BOUNTIFUL – Bountiful High wrestling coach Matt Ripplinger used to have a problem.
It seemed every time his Braves went to a tournament, they would come away in the same position Й at the bottom of the heap.
“Each tournament my first year, we either finished in last place, or close to the bottom,” Ripplinger said. “It was frustrating. I would struggle with the frustration of slow progress. I kept using all my energy and attention on what I could do to make the change happen more quickly. My high goals and expectations made discouragement come easier when we weren’t progressing as fast as I wanted.”
In the third year at Bountiful, that is all changing for Ripplinger. After starting the season ranked 12th in the 4A state standings, Bountiful’s strong showing at the Layton Invitational landed Bountiful at No. 7.
“Because we were returning with seven state qualifiers, three of which were returning placers, we had high expectations of what we thought we could achieve,” he said. “We came out with a much higher pre-season ranking (12th) to begin the year. I met with the leaders of the team, and we thought we could do a lot better than the ranking.”
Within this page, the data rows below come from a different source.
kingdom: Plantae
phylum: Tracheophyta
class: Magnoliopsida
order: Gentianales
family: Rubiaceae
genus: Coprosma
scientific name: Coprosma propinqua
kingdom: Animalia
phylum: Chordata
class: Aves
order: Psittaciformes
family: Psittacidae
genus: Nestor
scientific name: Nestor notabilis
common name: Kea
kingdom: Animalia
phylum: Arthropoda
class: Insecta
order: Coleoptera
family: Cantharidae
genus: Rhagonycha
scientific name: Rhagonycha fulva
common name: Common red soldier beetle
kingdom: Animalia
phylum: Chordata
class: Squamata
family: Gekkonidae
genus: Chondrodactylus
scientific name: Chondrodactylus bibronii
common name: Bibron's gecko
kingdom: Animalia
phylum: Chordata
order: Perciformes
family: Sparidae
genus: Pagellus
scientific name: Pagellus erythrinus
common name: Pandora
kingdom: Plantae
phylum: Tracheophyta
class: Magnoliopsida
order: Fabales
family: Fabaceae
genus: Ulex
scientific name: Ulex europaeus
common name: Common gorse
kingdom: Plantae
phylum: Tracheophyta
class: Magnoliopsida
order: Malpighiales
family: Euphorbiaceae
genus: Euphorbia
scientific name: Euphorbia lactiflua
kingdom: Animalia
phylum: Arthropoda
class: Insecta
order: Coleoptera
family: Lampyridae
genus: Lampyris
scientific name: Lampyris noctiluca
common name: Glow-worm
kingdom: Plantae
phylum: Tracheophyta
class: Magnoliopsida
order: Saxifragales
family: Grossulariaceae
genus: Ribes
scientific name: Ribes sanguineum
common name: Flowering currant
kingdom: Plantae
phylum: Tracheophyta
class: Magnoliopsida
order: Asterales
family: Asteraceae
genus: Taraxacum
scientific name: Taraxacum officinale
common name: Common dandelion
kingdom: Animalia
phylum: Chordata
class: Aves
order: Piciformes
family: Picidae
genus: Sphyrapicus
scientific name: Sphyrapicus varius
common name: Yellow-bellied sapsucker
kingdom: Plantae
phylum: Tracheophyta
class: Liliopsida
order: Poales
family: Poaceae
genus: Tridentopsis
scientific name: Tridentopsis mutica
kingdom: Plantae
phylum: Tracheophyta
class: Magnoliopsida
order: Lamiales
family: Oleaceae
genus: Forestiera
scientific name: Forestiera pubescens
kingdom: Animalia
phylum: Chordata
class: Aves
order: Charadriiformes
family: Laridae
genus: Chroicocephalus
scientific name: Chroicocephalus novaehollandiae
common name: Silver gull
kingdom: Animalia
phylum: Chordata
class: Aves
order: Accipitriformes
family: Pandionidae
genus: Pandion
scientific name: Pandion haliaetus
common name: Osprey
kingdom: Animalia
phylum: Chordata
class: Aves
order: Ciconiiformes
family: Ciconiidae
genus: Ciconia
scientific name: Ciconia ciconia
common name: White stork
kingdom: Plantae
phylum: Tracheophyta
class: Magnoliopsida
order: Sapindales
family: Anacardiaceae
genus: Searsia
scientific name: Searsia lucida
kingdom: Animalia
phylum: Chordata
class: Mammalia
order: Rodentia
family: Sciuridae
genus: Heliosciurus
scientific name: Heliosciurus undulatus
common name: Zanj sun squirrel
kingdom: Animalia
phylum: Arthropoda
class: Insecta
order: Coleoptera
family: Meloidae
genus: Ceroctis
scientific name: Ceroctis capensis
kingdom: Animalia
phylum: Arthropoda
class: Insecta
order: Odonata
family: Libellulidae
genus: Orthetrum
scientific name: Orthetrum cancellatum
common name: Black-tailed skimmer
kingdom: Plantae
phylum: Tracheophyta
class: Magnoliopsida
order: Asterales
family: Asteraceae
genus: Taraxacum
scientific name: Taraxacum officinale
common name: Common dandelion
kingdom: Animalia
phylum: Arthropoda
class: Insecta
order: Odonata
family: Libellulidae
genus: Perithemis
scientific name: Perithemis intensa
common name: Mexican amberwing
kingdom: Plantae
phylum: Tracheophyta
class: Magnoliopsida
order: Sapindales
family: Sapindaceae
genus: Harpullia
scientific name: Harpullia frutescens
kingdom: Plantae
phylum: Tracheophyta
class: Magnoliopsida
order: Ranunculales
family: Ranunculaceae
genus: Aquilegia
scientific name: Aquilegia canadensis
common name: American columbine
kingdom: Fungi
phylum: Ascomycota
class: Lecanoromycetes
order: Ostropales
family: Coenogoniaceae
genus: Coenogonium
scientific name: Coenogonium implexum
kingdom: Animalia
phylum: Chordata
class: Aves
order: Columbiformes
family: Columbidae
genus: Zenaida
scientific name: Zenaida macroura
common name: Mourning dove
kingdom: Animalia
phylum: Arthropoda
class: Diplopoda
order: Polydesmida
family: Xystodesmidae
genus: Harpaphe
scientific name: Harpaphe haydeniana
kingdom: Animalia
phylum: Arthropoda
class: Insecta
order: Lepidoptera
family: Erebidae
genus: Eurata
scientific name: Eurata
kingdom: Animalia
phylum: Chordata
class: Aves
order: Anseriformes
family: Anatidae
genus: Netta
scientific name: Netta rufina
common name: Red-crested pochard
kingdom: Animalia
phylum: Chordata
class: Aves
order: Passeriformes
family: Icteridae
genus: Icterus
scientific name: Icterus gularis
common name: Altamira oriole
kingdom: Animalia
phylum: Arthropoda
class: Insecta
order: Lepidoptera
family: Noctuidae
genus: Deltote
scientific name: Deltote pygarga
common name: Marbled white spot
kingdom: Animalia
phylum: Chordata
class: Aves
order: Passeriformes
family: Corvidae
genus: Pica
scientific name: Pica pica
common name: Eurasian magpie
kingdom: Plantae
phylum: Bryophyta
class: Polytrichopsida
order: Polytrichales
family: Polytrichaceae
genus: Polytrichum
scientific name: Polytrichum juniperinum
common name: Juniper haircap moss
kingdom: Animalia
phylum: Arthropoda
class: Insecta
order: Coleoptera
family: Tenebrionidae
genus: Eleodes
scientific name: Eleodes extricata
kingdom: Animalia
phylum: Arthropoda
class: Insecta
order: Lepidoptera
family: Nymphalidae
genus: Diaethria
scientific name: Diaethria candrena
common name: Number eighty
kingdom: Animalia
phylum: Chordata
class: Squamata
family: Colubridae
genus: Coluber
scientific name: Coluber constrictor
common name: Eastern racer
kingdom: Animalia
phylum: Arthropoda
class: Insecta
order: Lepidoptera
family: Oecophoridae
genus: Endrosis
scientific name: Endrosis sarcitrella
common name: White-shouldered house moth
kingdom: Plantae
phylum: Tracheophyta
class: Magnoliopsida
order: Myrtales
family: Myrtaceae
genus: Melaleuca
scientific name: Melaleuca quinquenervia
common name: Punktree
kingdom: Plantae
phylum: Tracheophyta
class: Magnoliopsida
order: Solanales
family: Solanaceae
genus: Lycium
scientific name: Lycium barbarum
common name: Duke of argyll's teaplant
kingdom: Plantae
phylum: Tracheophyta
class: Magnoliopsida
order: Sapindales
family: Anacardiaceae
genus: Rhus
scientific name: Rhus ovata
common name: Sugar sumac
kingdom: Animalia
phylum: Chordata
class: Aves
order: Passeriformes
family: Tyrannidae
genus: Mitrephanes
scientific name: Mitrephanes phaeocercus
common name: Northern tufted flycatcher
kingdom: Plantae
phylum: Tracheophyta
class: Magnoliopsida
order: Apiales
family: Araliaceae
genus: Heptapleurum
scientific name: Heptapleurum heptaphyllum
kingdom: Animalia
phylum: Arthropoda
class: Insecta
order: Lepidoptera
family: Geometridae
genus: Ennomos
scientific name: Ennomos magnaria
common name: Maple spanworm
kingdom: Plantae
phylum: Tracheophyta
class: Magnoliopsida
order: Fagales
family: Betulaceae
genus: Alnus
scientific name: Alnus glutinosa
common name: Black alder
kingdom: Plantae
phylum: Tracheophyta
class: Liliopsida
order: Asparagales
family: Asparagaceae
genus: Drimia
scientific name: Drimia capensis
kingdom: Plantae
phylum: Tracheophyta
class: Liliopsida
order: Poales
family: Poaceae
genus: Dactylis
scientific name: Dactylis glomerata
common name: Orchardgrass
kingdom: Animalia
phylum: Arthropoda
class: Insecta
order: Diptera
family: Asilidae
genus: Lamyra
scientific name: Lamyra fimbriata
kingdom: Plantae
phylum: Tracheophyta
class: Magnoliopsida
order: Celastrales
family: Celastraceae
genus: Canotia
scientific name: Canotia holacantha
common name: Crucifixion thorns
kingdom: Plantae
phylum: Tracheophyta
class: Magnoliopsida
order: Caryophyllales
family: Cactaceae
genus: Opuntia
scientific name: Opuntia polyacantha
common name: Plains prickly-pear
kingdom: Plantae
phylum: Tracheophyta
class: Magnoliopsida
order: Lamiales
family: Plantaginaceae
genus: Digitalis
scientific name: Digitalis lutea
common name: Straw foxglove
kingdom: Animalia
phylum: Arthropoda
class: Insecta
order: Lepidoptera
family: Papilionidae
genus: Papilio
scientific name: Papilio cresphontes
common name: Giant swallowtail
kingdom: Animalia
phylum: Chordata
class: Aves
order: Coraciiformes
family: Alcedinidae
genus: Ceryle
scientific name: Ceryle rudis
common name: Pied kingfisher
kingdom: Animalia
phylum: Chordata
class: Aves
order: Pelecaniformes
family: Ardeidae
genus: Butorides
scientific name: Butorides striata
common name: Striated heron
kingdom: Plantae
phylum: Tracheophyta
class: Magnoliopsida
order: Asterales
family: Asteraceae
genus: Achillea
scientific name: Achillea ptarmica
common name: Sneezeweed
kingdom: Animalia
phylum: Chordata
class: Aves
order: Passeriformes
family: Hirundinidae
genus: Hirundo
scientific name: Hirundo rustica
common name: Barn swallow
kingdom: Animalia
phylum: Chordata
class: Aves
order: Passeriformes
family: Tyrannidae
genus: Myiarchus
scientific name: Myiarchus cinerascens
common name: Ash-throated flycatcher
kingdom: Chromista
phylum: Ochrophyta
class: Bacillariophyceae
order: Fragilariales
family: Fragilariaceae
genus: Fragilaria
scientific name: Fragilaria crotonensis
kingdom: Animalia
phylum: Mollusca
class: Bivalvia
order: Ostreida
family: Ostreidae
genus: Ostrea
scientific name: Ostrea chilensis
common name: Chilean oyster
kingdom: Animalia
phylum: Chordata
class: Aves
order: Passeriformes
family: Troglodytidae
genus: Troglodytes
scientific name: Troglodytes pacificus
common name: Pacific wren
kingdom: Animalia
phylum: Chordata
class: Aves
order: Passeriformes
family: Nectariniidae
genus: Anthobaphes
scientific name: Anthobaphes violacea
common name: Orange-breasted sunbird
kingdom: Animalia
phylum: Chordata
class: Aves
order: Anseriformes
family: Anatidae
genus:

“We were happy that we were finally being noticed, but felt it wasn’t a true representation of what our potential was. We set our goal to beat that and shoot for a higher ranking. With that in mind, practices were centered on changing it. That pushed the kids to work hard so they could do the best they could.”
When Ripplinger saw the rankings, some thought there had been a problem.
“I opened the rankings and burst out in happy surprise and shock with a verbal gasp,” Ripplinger said. “The funny thing was, this happened while my class was quietly working at their desks.”
“I was very happy to see that we had made a huge jump in the rankings into the top ten. I felt so happy for the ranking and recognition of the better Bountiful program, but feel like we have the potential to pass some of the teams still ranked ahead of us. We have made some more adjustments in our goals for the next tournament, and even though we will still have the others out of the lineup, we hope to finish even better.”
Among the most important people helping in those early days three years ago was Ripplinger’s wife, Tiffany. It was she who carried the frustrated coach as his athletes continued to make that early slow, but steady, progress.
“Tiffany was the one who is responsible for me to be able to endure the slow struggle. She would remind me that it would take a while, and would point out the small accomplishments. It helped me from getting discouraged,” he said.
That emotional investment by the Ripplinger’s and the entire Bountiful wrestling program is paying off now. Ripplinger is quick to point out it is not about him, but about the young men and their families who have bought into the ideals of the program.
“We have great guys and families who have been with me for three years and new people coming into the program and it’s those people who get the most credit,” Ripplinger said. “They work very hard and they believed we could achieve great things.”
“It’s combined with the administrators here at Bountiful who support us,” he said. “Those things are just starting to happen because of those people.”